The king is a sacred person. He may not be observed eating or drinking and may not be heard to speak nor be spoken to publicly (speaking only through a spokesman or "linguist," okyeame ). He is covered from the sky by a royal umbrella, avoids contact with the earth by wearing royal sandals, and wears insignia of gold and elaborate and beautiful cloth of royal design. In the past, an Akan king held power over the life and death of his subjects and slaves. These powers were eroded during colonial rule, but today an Akan king remains extremely powerful, representing his people both politically and ritually and acting as a focus for the identity of his kingdom. By far the most powerful is the king of Asante, who has the largest of all the Akan kingdoms, the Asantehene at Kumasi.
Warfare has historically been a central institution, a means of extending of territory and controlling external trade. An Akan state is typically divided into five or six military formations or "wings," each under the authority of a wing chief. Beneath the wing chiefs, who are chosen by the king, are the chiefs of the main towns of a kingdom. The latter are from the town's ruling line.
Indigenous Akan religion is based upon the worship of a High God, various spirits or deities, and ancestors. The High God—known as Onyame, Onyankopon, and by other names—is the Creator, now otiose; he is accompanied by Asase Yaa, the goddess of the earth. The ancestors live in the land of the dead and may demand offerings, in the past including those of slaves. The royal ancestors are at the heart of the ritual protection of a kingdom. They are "fed" at shrines in the form of blackened stools of wood and kept in the "stool rooms" in palaces and houses. Traditionally, the stools were anointed with human blood, gunpowder, and spider webs, and given alcoholic drink; human sacrifices are no longer made. Spirits or deities are many, and the living can communicate with them through prayer, sacrifice, and possession. Each has its own oso/o, or priest; an okomfo is a living spirit medium who interprets the words of a spirit who is consulted to remove sickness and human disasters. Each kingdom and town has, or had in past years, an annual purification ritual, known as odwira, in which the king, the office of kingship, the kingdom, and the town are purified of the pollution of the preceding year; this is often known in the literature as a "yam festival."

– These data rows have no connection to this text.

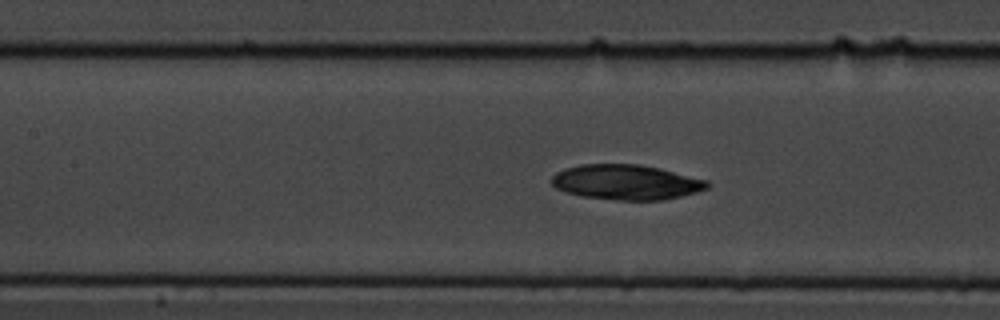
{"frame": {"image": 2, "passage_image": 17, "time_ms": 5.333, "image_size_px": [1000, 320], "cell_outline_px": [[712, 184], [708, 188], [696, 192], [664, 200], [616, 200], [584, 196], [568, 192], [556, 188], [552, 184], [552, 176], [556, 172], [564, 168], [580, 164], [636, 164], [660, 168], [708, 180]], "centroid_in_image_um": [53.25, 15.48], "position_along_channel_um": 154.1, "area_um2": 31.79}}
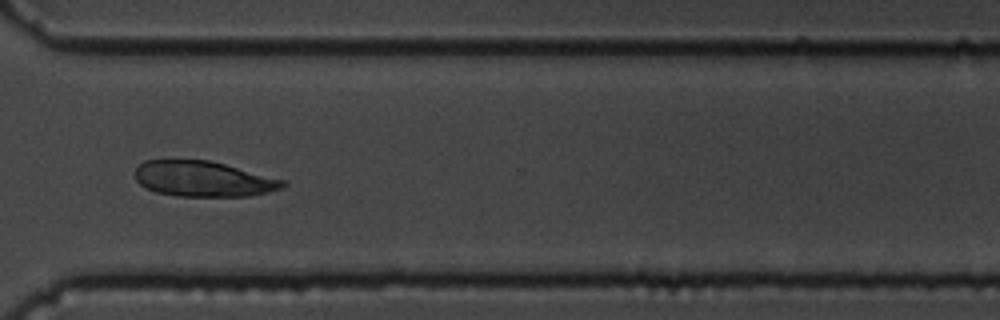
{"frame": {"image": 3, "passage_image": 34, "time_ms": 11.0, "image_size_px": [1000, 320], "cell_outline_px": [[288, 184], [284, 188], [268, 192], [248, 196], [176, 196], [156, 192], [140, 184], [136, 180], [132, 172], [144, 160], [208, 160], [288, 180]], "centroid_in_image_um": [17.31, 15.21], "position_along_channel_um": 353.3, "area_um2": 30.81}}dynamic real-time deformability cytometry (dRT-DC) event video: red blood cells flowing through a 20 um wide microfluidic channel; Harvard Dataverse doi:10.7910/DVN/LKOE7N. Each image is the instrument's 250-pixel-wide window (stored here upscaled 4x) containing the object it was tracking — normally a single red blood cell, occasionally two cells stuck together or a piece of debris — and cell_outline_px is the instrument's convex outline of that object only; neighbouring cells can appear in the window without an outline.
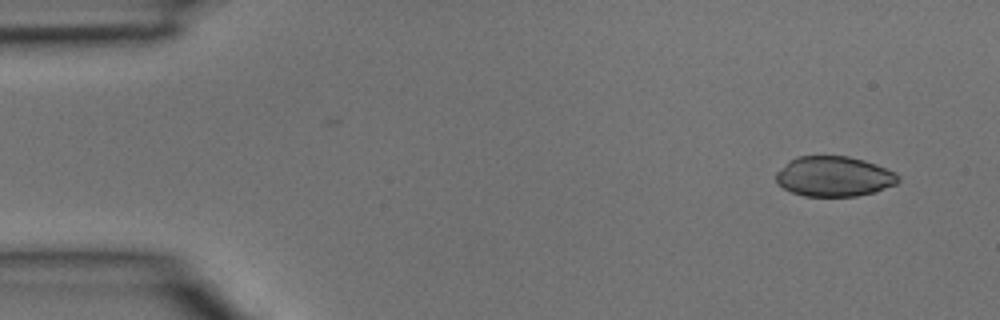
{"species": "common noctule bat (a hibernating species)", "species_latin": "Nyctalus noctula", "temperature_condition": "room temperature", "stored_images_in_passage": 4, "camera_frame_rate_fps": 3000, "um_per_image_px": 0.085, "animal": {"sex": "male", "body_mass_g": 15.6}, "frame": {"image": 1, "passage_image": 1, "time_ms": 0.0, "image_size_px": [1000, 320], "cell_outline_px": [[900, 180], [896, 184], [876, 192], [856, 196], [804, 196], [792, 192], [784, 188], [776, 180], [776, 172], [788, 160], [796, 156], [848, 156], [864, 160], [876, 164], [896, 172], [900, 176]], "centroid_in_image_um": [70.91, 14.99], "position_along_channel_um": 14.1, "area_um2": 28.78}}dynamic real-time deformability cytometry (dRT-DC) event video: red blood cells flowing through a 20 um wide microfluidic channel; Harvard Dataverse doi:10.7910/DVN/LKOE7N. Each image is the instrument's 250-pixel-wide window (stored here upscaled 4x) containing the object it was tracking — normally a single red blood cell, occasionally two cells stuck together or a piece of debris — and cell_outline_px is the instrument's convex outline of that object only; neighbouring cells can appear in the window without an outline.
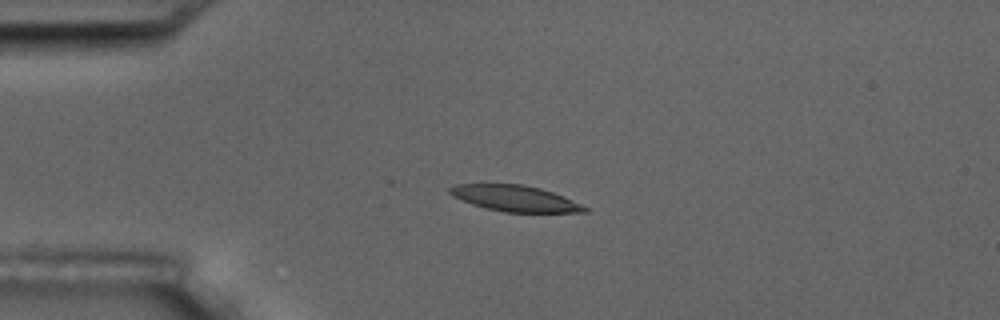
{"species": "common noctule bat (a hibernating species)", "species_latin": "Nyctalus noctula", "temperature_condition": "room temperature", "stored_images_in_passage": 5, "camera_frame_rate_fps": 3000, "um_per_image_px": 0.085, "animal": {"sex": "male", "body_mass_g": 17.5, "forearm_length_mm": 52.3}, "frame": {"image": 1, "passage_image": 4, "time_ms": 4.333, "image_size_px": [1000, 320], "cell_outline_px": [[588, 212], [504, 212], [472, 204], [452, 196], [448, 192], [448, 188], [456, 184], [524, 184], [540, 188], [564, 196], [588, 208]], "centroid_in_image_um": [43.76, 16.85], "position_along_channel_um": 41.2, "area_um2": 20.29}}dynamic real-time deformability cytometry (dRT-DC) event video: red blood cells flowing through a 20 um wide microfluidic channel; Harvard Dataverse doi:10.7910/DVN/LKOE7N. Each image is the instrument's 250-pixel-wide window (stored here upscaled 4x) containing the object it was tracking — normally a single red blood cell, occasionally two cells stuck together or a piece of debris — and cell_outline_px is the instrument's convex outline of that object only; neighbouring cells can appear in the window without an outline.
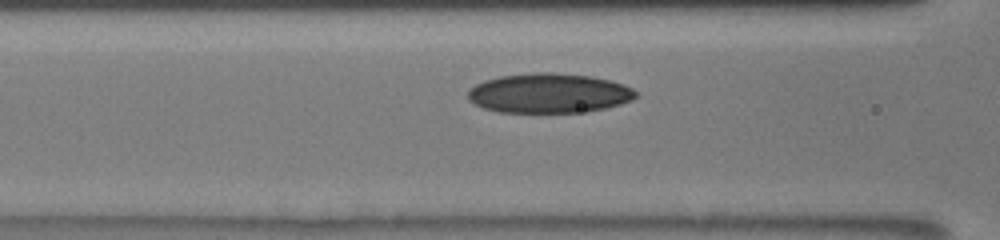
{"species": "human", "species_latin": "Homo sapiens", "temperature_condition": "room temperature", "stored_images_in_passage": 9, "camera_frame_rate_fps": 3000, "um_per_image_px": 0.085, "donor": {"sex": "male"}, "frame": {"image": 1, "passage_image": 7, "time_ms": 2.0, "image_size_px": [1000, 240], "cell_outline_px": [[636, 96], [632, 100], [620, 104], [604, 108], [584, 112], [500, 112], [484, 108], [468, 100], [468, 92], [476, 84], [484, 80], [500, 76], [536, 72], [552, 72], [588, 76], [612, 80], [624, 84], [632, 88], [636, 92]], "centroid_in_image_um": [46.67, 7.92], "position_along_channel_um": 119.9, "area_um2": 38.67}}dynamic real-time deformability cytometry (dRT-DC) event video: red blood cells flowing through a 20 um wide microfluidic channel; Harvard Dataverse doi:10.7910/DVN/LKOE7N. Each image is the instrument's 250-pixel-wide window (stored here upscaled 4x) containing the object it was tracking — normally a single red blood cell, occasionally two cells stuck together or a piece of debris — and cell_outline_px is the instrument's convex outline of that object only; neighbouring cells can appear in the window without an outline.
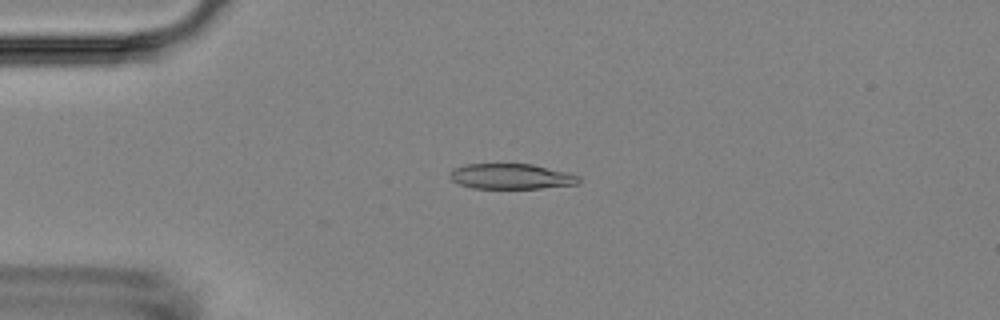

The Akan have largely been Christian since the nineteenth century, except for most kings, who have had to retain their indigenous religious status and practices. European Christian missions were highly successful, bringing not only Christianity but also education, and most Akan have been literate for a long time. Islam has a long history among the Akan, having been introduced by early traders from the north. Royalty made use of Muslim scribes for court duties. The Akan have a long history of "prophets" of many kinds—Christian, Muslim, and "heathen"—and of separatist Christian movements. All these various forms of religious belief and activity exist side by side, and most people have recourse to all of them, according to their particular needs and wishes.
Rattray, R. S. (1923). Ashanti. Oxford: Clarendon Press.
Rattray, R. S. (1927). Religion and Art in Ashanti. Oxford: Clarendon Press.
Rattray, R. S. (1929). Ashanti Law and Constitution. Oxford: Clarendon Press.